Social Media 101: LinkedIn, Part Three | [node:field-byline] | Healthcare Blogs Skip to content Skip to navigation

Social Media 101: LinkedIn, Part Three

February 27, 2009
by Gwen Darling
| Reprints
How to recruit and/or be recruited

Leaving the best part for last, the final LinkedIn installment in our Social Media 101 series focuses on how to use the many LinkedIn tools to recruit top-notch Healthcare IT candidates or, alternatively, how to use the network to find your own next great opportunity. The power of LinkedIn to bring specific expertise and experience right to your doorstep is, well, nothing short of magic. Actually, I would not be writing this blog if it weren’t for the power of LinkedIn. Here’s my real life example:

About three years ago, I decided that it would be better for my family if I quit the corporate marketing grind of 60 hours a week and struck out on my own. Emancipating, right? Yep. No more short-sighted bosses, limited vacation days, or dull as dirt Board meetings for me! But wait…no more health insurance, paid time off, and 401k matching, either. Uh-Oh. I needed some clients, and needed them fast. To be honest, I don’t even remember where I read about LinkedIn – I do remember at the time they had 3 million members (36 million now), and it was free to build a basic profile. Up it went. As I recommended in a previous post on building your profile, I spent a fair amount of time on my LinkedIn presence, using descriptive keywords and phrases, and focusing on the specific skills and experience I wanted to parlay into my new role as a freelance Internet marketing consultant. A few weeks after becoming “LinkedIn,” I (in Fayetteville, AR) received an email from a total stranger (in Boston, MA), who was starting a new travel nurse firm. From searching the LinkedIn network for the words “travel nursing” and “marketing,” my profile had appeared, since I had extensive experience in this industry. Would I consider coming up to Boston to discuss a long-term consulting gig? Hell yeah! To make a long story a little shorter, this connection resulted in a great client, who happened to know Mr. HIStalk, who recruited me to run, which put me in touch with Anthony Guerra, fantastic Editor of Healthcare Informatics, who asked me to contribute to this blog. None of this would have transpired without LinkedIn. See? It’s magic!
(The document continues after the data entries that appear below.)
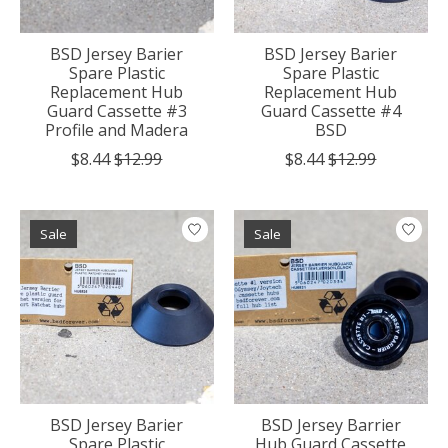
BSD Jersey Barier
BSD Jersey Barier
Spare Plastic
Spare Plastic
Replacement Hub
Replacement Hub
Guard Cassette #3
Guard Cassette #4
Profile and Madera
BSD
$8.44
$12.99
$8.44
$12.99
Sale
Sale
BSD Jersey Barier
BSD Jersey Barrier
Spare Plastic
Hub Guard Cassette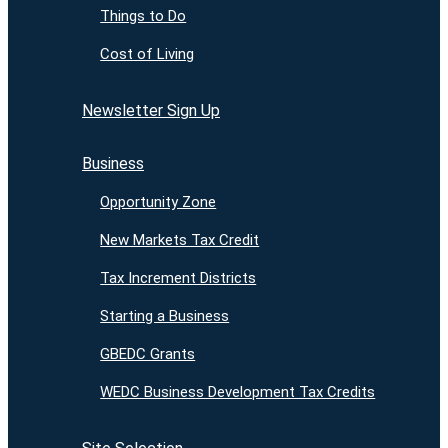
Things to Do
Cost of Living
Newsletter Sign Up
Business
Opportunity Zone
New Markets Tax Credit
Tax Increment Districts
Starting a Business
GBEDC Grants
WEDC Business Development Tax Credits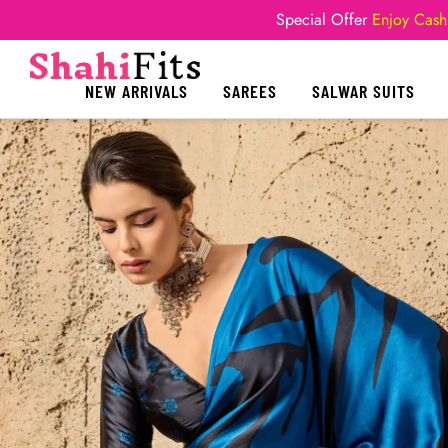
Special Offer
Enjoy Cash
NEW ARRIVALS
SAREES
SALWAR SUITS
Okay. So how do you maximize the LinkedIn tools and resources to recruit the very best Healthcare IT professionals available, or perhaps find your next hospital CIO career opportunity? Here are the steps I recommend - let’s start from the recruitment side:


1. Build your profile well so that potential and/or passive candidates can do their research and quite possibly come to you first. Be specific about what your hospital is doing, using, and planning. Are you excited about your role as CIO and the state-of-the-art projects that are underway or right around the corner? Project that in your Summary – no one wants to work at Boring Memorial! Additionally, solicit some favorable recommendations from your current colleagues so that potential team members can learn firsthand what a peach you are to work for.

2. Spend 10-20 minutes each week searching for, and connecting with, past or present colleagues who may have connections that will be beneficial to you in some way (and, not to be totally self-serving, vice-versa).

3. Join appropriate Healthcare IT Groups to gain access to a wider network, so that you can selectively target qualified candidates, and expand the reach of your hospital’s brand (and your personal brand in the process).

4. Advertise the fact that you are a member of LinkedIn by adding a link to your profile in your email signature file. As email messages are forwarded, you never know who may be viewing your information and reaching out to you.

5. Explore the premium services that LinkedIn has to offer. Although the Basic membership is free, LinkedIn does offer additional upgrades that can be helpful when searching for qualified candidates, including upgraded correspondence options, job postings, and reference searches.






Thanks, Tim. Very good point. I just took a look at your LinkedIn profile - looks like you're very well connected. What's been your experience using this resource when searching for Healthcare IT candidates?


I find it very useful - especially from a networking standpoint. What still amazes me are the number of people that have a LinkedIn account yet block others from making a connection or from reaching out to send them an e-mail or an InMail.
In many ways (at least it seems to me) it defeats the purpose of having a LinkedIn account in the first place:-(
Don't you agree?

I have said recently that having a LinkedIn profile is now an absolute necessity for any professional. Not having one is like not having a resume. The two of you have spurred me to make sure my profile is up to date. Thanks

Great stuff Gwen and your points are well taken (as usual). I would add that LinkedIn users should make sure your profile displays that you are open to "staying in touch", "interested in career opportunities", "job inquiries" and other areas of interest. This will let the search consultant know if you are open to a phone call should an opportunity come up.
Just reinforcing your earlier points Gwen! Great post!!!